Protein PPARd Can Induce Rapid Maturation of Human Pluripotent Stem Cell-Derived Cardiomyocytes

In a new study, researchers from the Icahn School of Medicine at Mount Sinai have developed a reproducible and scalable method to advance the maturation of human pluripotent stem cell-derived cardiomyocytes (hPSC-CMs), and hPSC-CMs produced by human stem cell lines in the laboratory support myocardial contraction, which will improve methods for disease modeling, regenerative therapy, and drug testing. The findings were published in Cell Stem Cell, entitled "PPARdelta activation induces metabolic and contractile maturation of human pluripotent cell-derived cardiomyocytes".

These authors investigated multiple metabolic modifications of hPSC-CMs. They also determined the role of a metabolic switch from glycolysis to fatty acid oxidation in hPSC-CMs generated in the laboratory by protein induction called peroxisome proliferator activated receptor delta (PPARd). This metabolic switch is a critical part of the heart maturation process.

Dr. Nicole C. Dubois, corresponding author of the paper and researcher at the Icahn School of Medicine at Mount Sinai, said, “This new study will create exciting opportunities to further assess human cardiac biology by combining multidisciplinary approaches to developmental biology, transcriptomics, contractility measurement, and drug testing. Our findings provide a new avenue for generating mature hPSC-CMs for disease modeling and regenerative therapy. We are one step closer to understanding how our knowledge of human development can be used to improve access to mature human cell types.”

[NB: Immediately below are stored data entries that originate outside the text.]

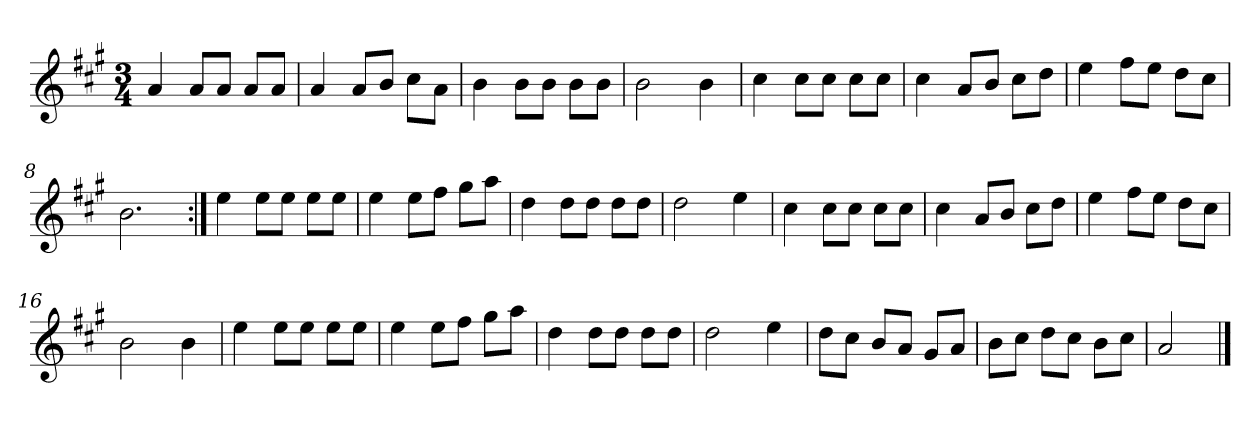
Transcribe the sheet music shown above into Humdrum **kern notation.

**kern
*part1
*staff1
*clefG2
*k[f#c#g#]
*A:
*M3/4
*MM120
=1
4a
8a/L
8a/J
8a/L
8a/J
=2
4a
8a/L
8b/J
8cc#\L
8a\J
=3
4b
8b\L
8b\J
8b\L
8b\J
=4
2b
4b
=5
4cc#
8cc#\L
8cc#\J
8cc#\L
8cc#\J
=6
4cc#
8a/L
8b/J
8cc#\L
8dd\J
=7
4ee
8ff#\L
8ee\J
8dd\L
8cc#\J
=8
2.b
=9:|!
4ee
8ee\L
8ee\J
8ee\L
8ee\J
=10
4ee
8ee\L
8ff#\J
8gg#\L
8aa\J
=11
4dd
8dd\L
8dd\J
8dd\L
8dd\J
=12
2dd
4ee
=13
4cc#
8cc#\L
8cc#\J
8cc#\L
8cc#\J
=14
4cc#
8a/L
8b/J
8cc#\L
8dd\J
=15
4ee
8ff#\L
8ee\J
8dd\L
8cc#\J
=16
2b
4b
=17
4ee
8ee\L
8ee\J
8ee\L
8ee\J
=18
4ee
8ee\L
8ff#\J
8gg#\L
8aa\J
=19
4dd
8dd\L
8dd\J
8dd\L
8dd\J
=20
2dd
4ee
=21
8dd\L
8cc#\J
8b/L
8a/J
8g#/L
8a/J
=22
8b\L
8cc#\J
8dd\L
8cc#\J
8b\L
8cc#\J
=23
2a
==
*-
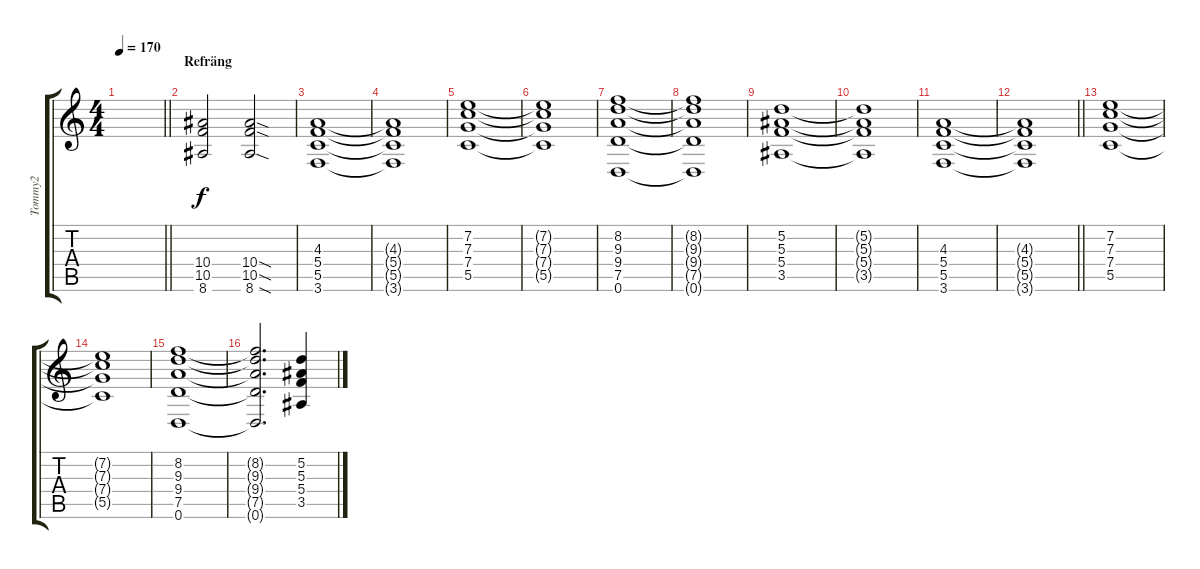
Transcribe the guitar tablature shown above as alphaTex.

\track ("Tommy2" "Tommy2") {instrument distortionguitar}
\staff {score tabs}
\tuning (D4 A3 F3 C3 G2 D2) {hide}
\ts (4 4)
\tempo 170
\clef g2
\barLineRight lightlight
\ks c
|
\section ("" "Refräng")
(10.4 10.5 8.6).2 (10.4{sod} 10.5{sod} 8.6{sod}).2 |
(4.3 5.4 5.5 3.6).1 |
(4.3{t} 5.4{t} 5.5{t} 3.6{t}).1 |
(7.2 7.3 7.4 5.5).1 |
(7.2{t} 7.3{t} 7.4{t} 5.5{t}).1 |
(8.2 9.3 9.4 7.5 0.6).1 |
(8.2{t} 9.3{t} 9.4{t} 7.5{t} 0.6{t}).1 |
(5.2 5.3 5.4 3.5).1 |
(5.2{t} 5.3{t} 5.4{t} 3.5{t}).1 |
(4.3 5.4 5.5 3.6).1 |
\barLineRight lightlight
(4.3{t} 5.4{t} 5.5{t} 3.6{t}).1 |
(7.2 7.3 7.4 5.5).1 |
(7.2{t} 7.3{t} 7.4{t} 5.5{t}).1 |
(8.2 9.3 9.4 7.5 0.6).1 |
(8.2{t} 9.3{t} 9.4{t} 7.5{t} 0.6{t}).2{d} (5.2 5.3 5.4 3.5).4
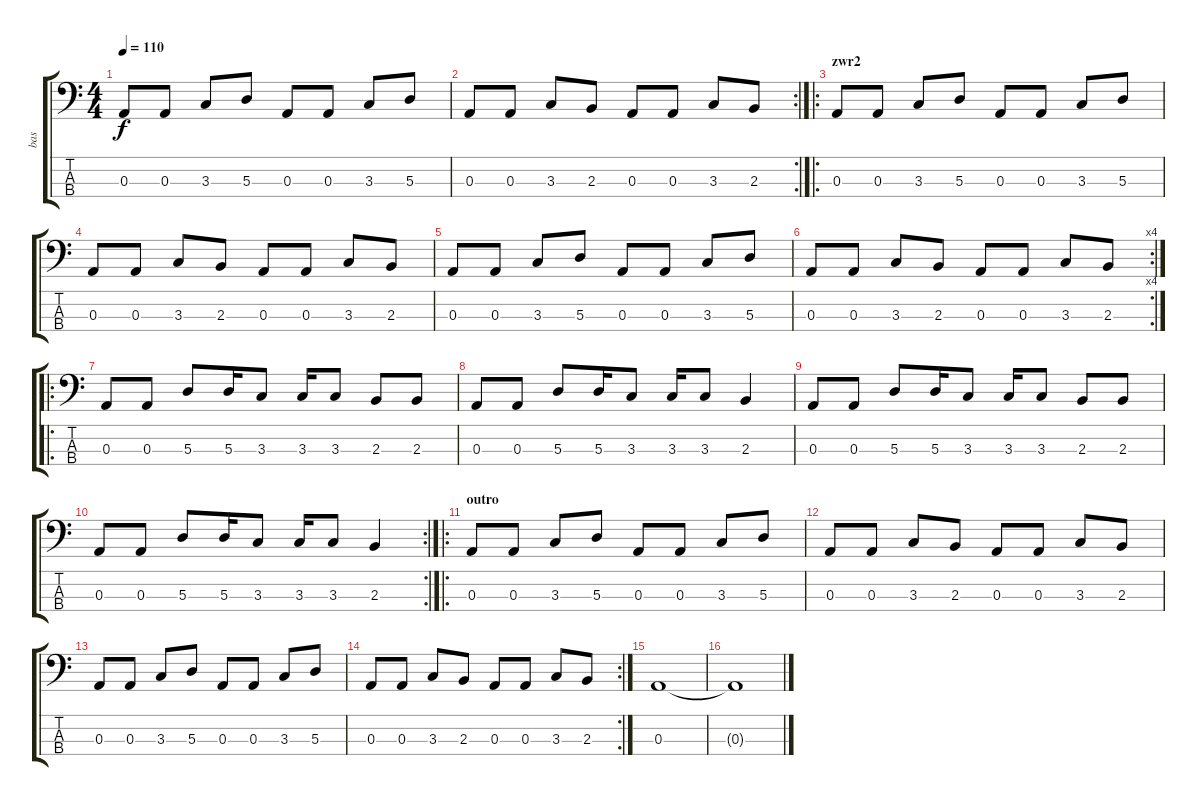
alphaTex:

\track ("bas" "bas") {instrument electricbassfinger}
\staff {score tabs}
\tuning (G2 D2 A1 E1) {hide}
\ts (4 4)
\tempo 110
\clef f4
\ks c
0.3.8{dy f} 0.3.8 3.3.8 5.3.8 0.3.8 0.3.8 3.3.8 5.3.8 |
\rc 2
0.3.8 0.3.8 3.3.8 2.3.8 0.3.8 0.3.8 3.3.8 2.3.8 |
\ro
\section ("" "zwr2")
0.3.8 0.3.8 3.3.8 5.3.8 0.3.8 0.3.8 3.3.8 5.3.8 |
0.3.8 0.3.8 3.3.8 2.3.8 0.3.8 0.3.8 3.3.8 2.3.8 |
0.3.8 0.3.8 3.3.8 5.3.8 0.3.8 0.3.8 3.3.8 5.3.8 |
\rc 4
0.3.8 0.3.8 3.3.8 2.3.8 0.3.8 0.3.8 3.3.8 2.3.8 |
\ro
0.3.8 0.3.8 5.3.8 5.3.16 3.3.8 3.3.16 3.3.8 2.3.8 2.3.8 |
0.3.8 0.3.8 5.3.8 5.3.16 3.3.8 3.3.16 3.3.8 2.3.4 |
0.3.8 0.3.8 5.3.8 5.3.16 3.3.8 3.3.16 3.3.8 2.3.8 2.3.8 |
\rc 2
0.3.8 0.3.8 5.3.8 5.3.16 3.3.8 3.3.16 3.3.8 2.3.4 |
\ro
\section ("" "outro")
0.3.8 0.3.8 3.3.8 5.3.8 0.3.8 0.3.8 3.3.8 5.3.8 |
0.3.8 0.3.8 3.3.8 2.3.8 0.3.8 0.3.8 3.3.8 2.3.8 |
0.3.8 0.3.8 3.3.8 5.3.8 0.3.8 0.3.8 3.3.8 5.3.8 |
\rc 2
0.3.8 0.3.8 3.3.8 2.3.8 0.3.8 0.3.8 3.3.8 2.3.8 |
0.3.1 |
0.3{t}.1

In this new study, these authors activated different signaling pathways in vitro to reproduce the metabolic changes that would arise during heart development in an organism. They found that PPARd induced a metabolic switch from glycolysis to fatty acid oxidation in a laboratory setting, which affected whether cardiomyocytes utilized glucose or fatty acids for energy production. Although peroxisome proliferator-activated receptor alpha (PPARa) signaling is most active in cardiac myocytes, these authors noted that PPARd signaling plays a separate and important role in effectively activating gene regulatory networks, increasing the number and distribution of organelles involved in energy production, and enhancing fatty acid oxidation processes. Activation of signaling regulated by PPARd can further enhance cardiomyocyte size and distribution and improve cardiomyocyte contractility, which are hallmarks of cardiac maturation.

These authors also explored the effect of lactate exposure, in which cardiomyocytes were able to survive on lactate in the absence of glucose. This has often been used to enrich hPSC-CMs. They found that this approach can induce an independent mechanism of cardiac maturation, which can enhance oxidative metabolism when combined with PPARd, allowing both carbohydrates and fatty acids to be efficiently energized. This new study allows a detailed analysis of the long-term effects of experimental protocols commonly used in the myocardial field.

In addition, these authors produced a comprehensive, publicly accessible dataset detailing the transcriptome changes they observed. This dataset allows scientists studying PPAR-regulated signaling or lactate selection to rapidly evaluate targets for future use in research or drug testing.